De acordo com a legislação, a Carta de Serviços ao Usuário deverá trazer informações claras e precisas em relação a cada um dos serviços prestados, apresentando, no mínimo, informações relacionadas aos serviços oferecidos; requisitos, documentos, formas e informações necessárias para acessar o serviço; principais etapas para processamento do serviço; previsão do prazo máximo para a prestação do serviço; forma de prestação do serviço; e locais e formas para o usuário apresentar eventual manifestação sobre a prestação do serviço.

A Carta de Serviços ao Usuário também deverá detalhar os compromissos e padrões de qualidade do atendimento relativos, no mínimo, aos seguintes aspectos: prioridades de atendimento; previsão de tempo de espera para atendimento; mecanismos de comunicação com os usuários; procedimentos para receber e responder as manifestações dos usuários; e mecanismos de consulta, por parte dos usuários, acerca do andamento do serviço solicitado e de eventual manifestação.

Conforme a lei, a Carta de Serviços ao Usuário será objeto de atualização periódica e de permanente divulgação mediante publicação em sítio eletrônico do órgão ou entidade na internet.

A legislação prevê, “com periodicidade mínima anual, que cada Poder e esfera de Governo publicará quadro geral dos serviços públicos prestados, que especificará os órgãos ou entidades responsáveis por sua realização e a autoridade administrativa a quem estão subordinados ou vinculados”.

Ouvidorias

A lei também determina a implantação de Ouvidorias, para promover a participação do usuário na administração pública, em cooperação com outras entidades de defesa do usuário.
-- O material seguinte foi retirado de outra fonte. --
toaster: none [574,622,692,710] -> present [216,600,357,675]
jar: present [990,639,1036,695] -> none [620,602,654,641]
A Ouvidoria vai acompanhar a prestação dos serviços para garantir a sua efetividade e propor aperfeiçoamentos na prestação dos serviços, entre outras determinações.

Conselhos de usuários

Conforme a Lei, a participação dos usuários no acompanhamento da prestação e na avaliação dos serviços públicos será feita por meio de conselhos de usuários, que serão órgãos consultivos para acompanhar a prestação dos serviços; participar na avaliação dos serviços; propor melhorias na prestação dos serviços; contribuir na definição de diretrizes para o adequado atendimento ao usuário; e, acompanhar e avaliar a atuação do ouvidor.

Erechim

“Nós estamos providenciando, é uma lei bastante complexa e temos que formar uma comissão para implantar todos os mecanismos para atender os interesses dos usuários”, afirma o secretário de Administração de Erechim, Valdir Farina.
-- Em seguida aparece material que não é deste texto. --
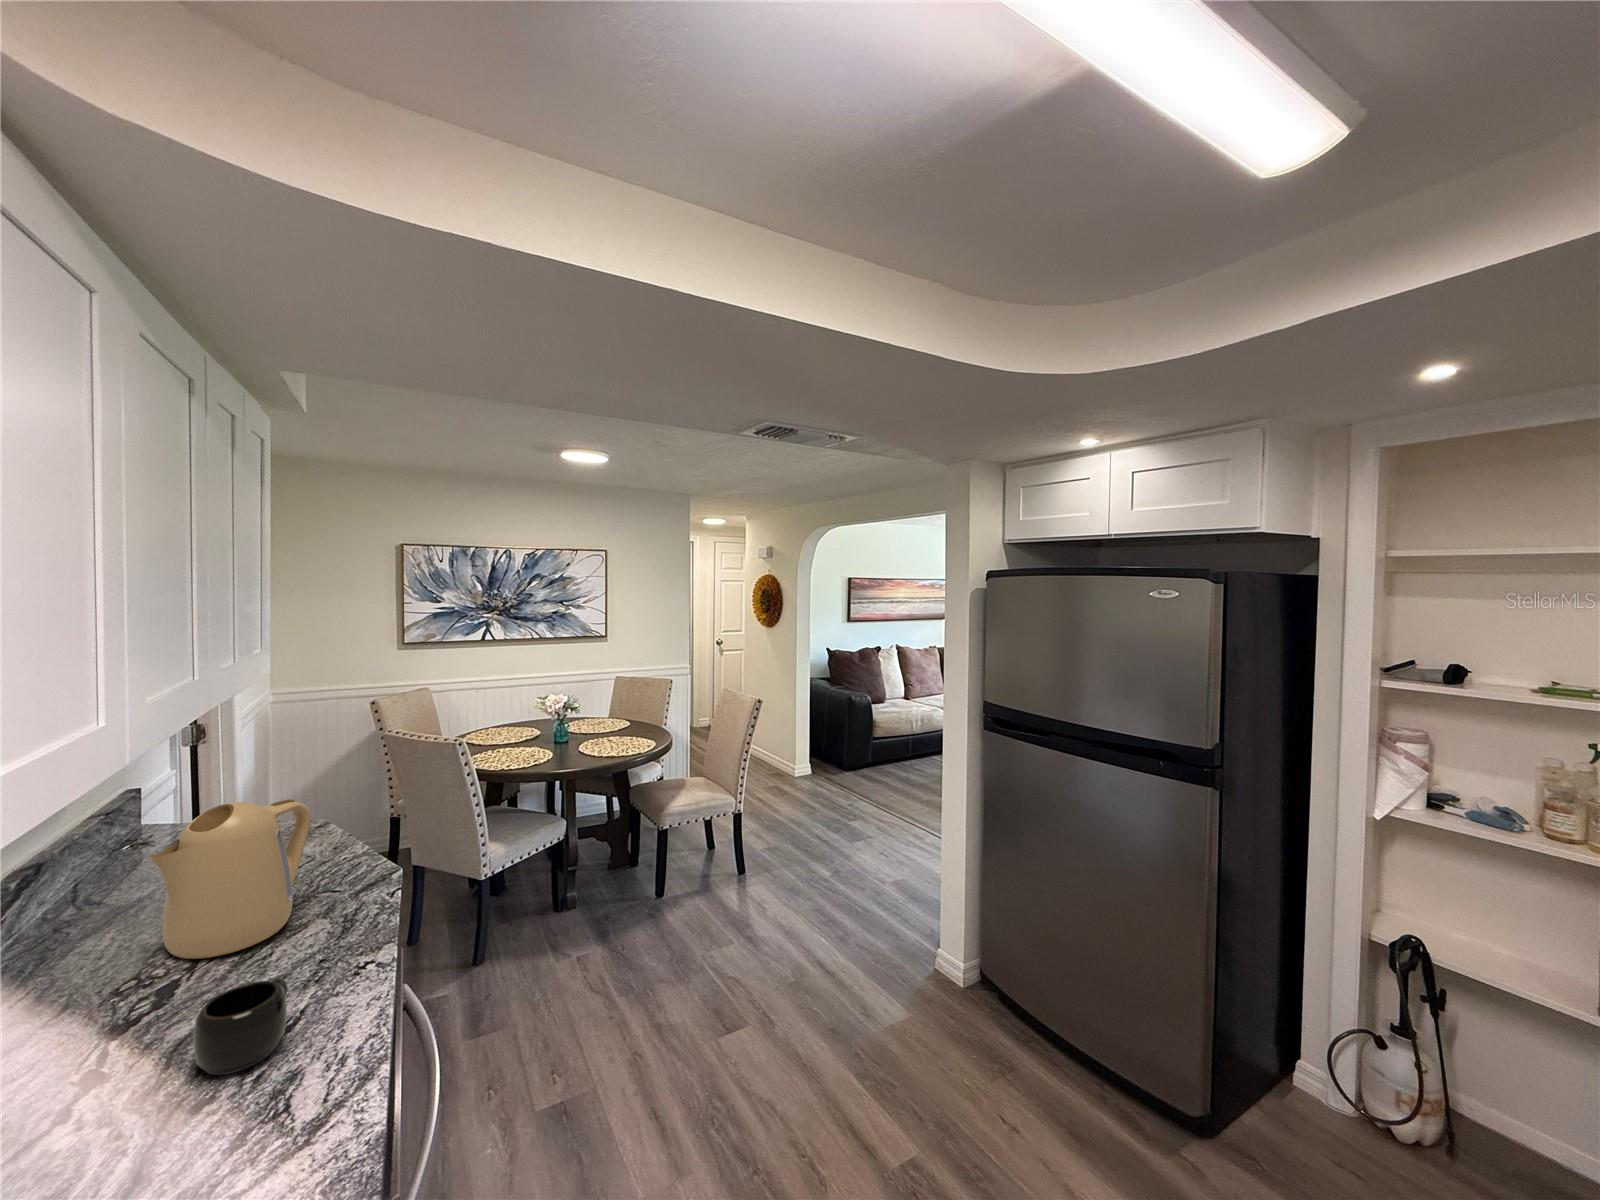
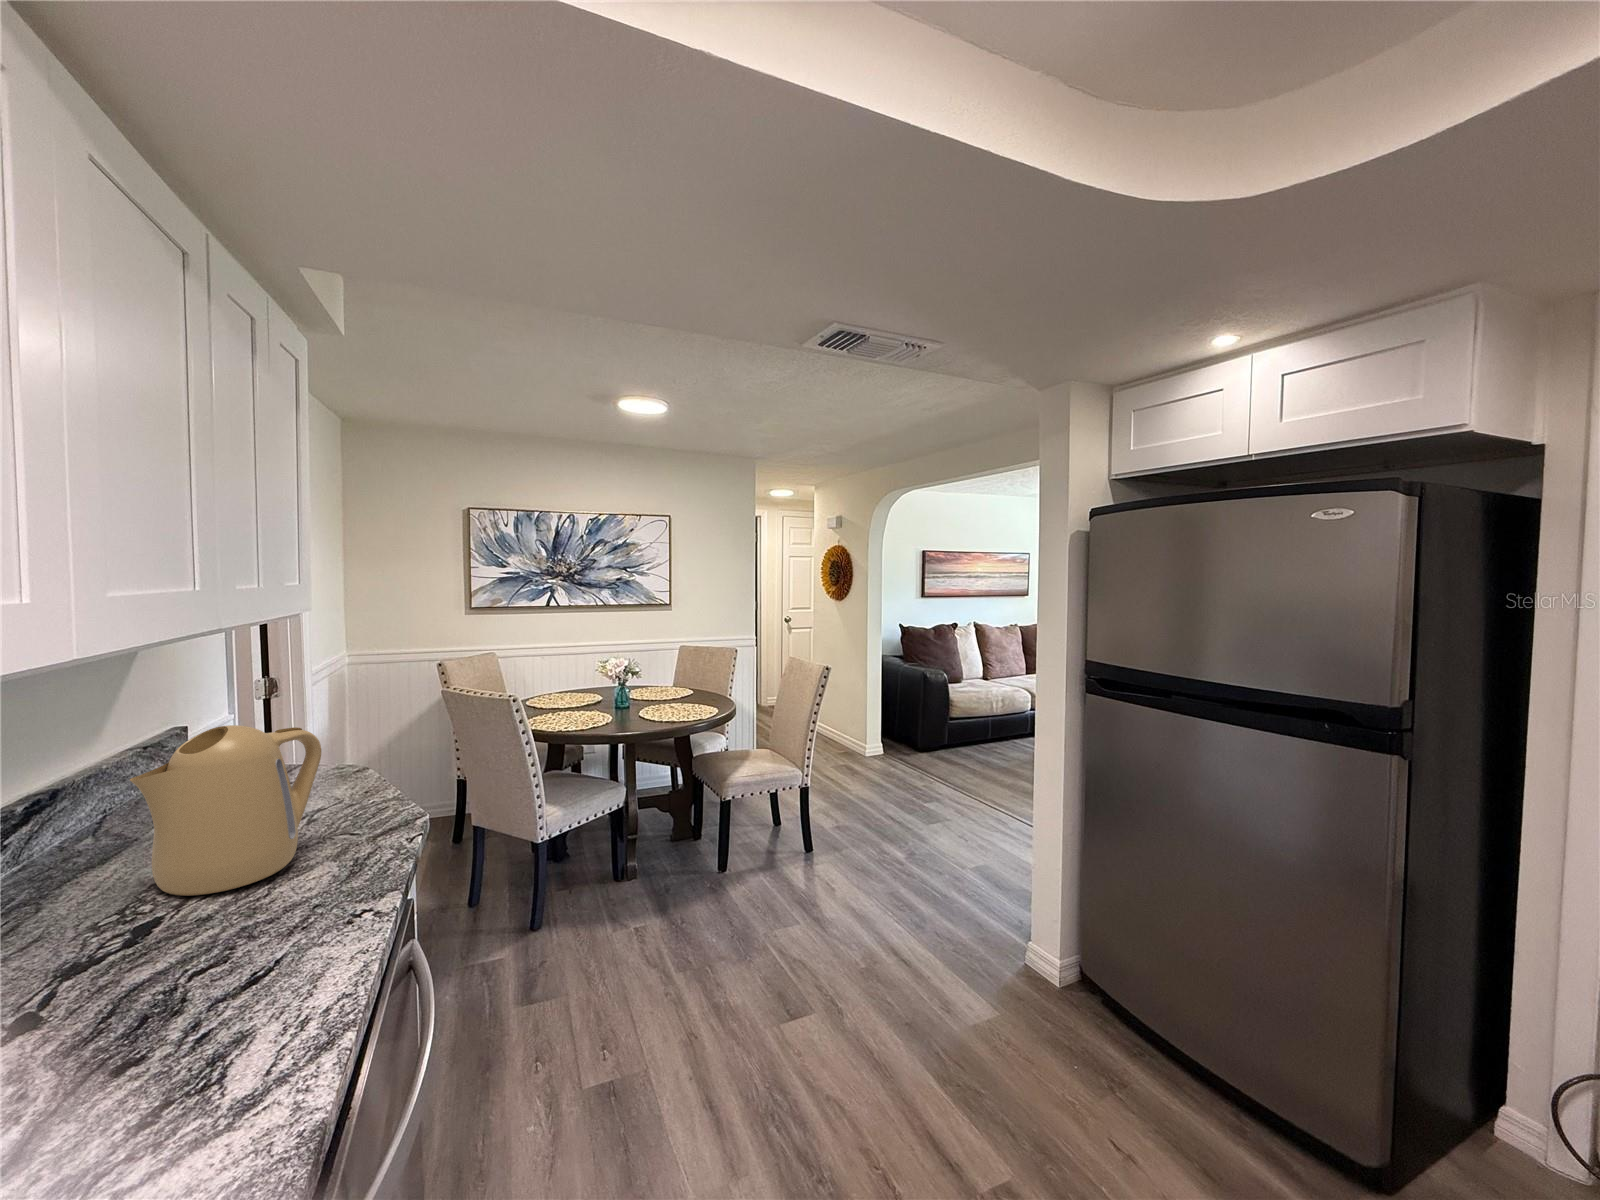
mug: present [193,978,288,1075] -> none [131,920,258,1031]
O secretário afirma que o município deve disponibilizar as novas ferramentas de acesso aos serviços públicos ao cidadão em 60 dias. “Dentro de 60 dias deve estar tudo implantado. Convoquei o pessoal de TI (tecnologia da informação) para participar juntos, porque primeiro temos que saber o que fazer e depois implantar no sistema para ficar disponível para todo mundo”, afirma.

Ouvidoria de Erechim

Uma das exigências da lei é a Ouvidoria, que já está implantada e funcionando em Erechim. Segundo o ouvidor de Erechim, Marco Aurélio Atz, o município está cumprindo rigorosamente com o que determina a lei, com uma Ouvidoria que funciona muito bem. Ele afirma que no ano passado o índice de resolutividade foi de 82%. “Muito bom”, diz.

Amau

Segundo o presidente da Associação dos Municípios do Alto Uruguai (Amau), Juliano Zuanazzi, a associação já promoveu um curso sobre a Lei nº 13.460 para representantes das secretarias de administração dos municípios da região. “Todos os municípios terão que estar inteirados dessa nova sistemática”, afirma.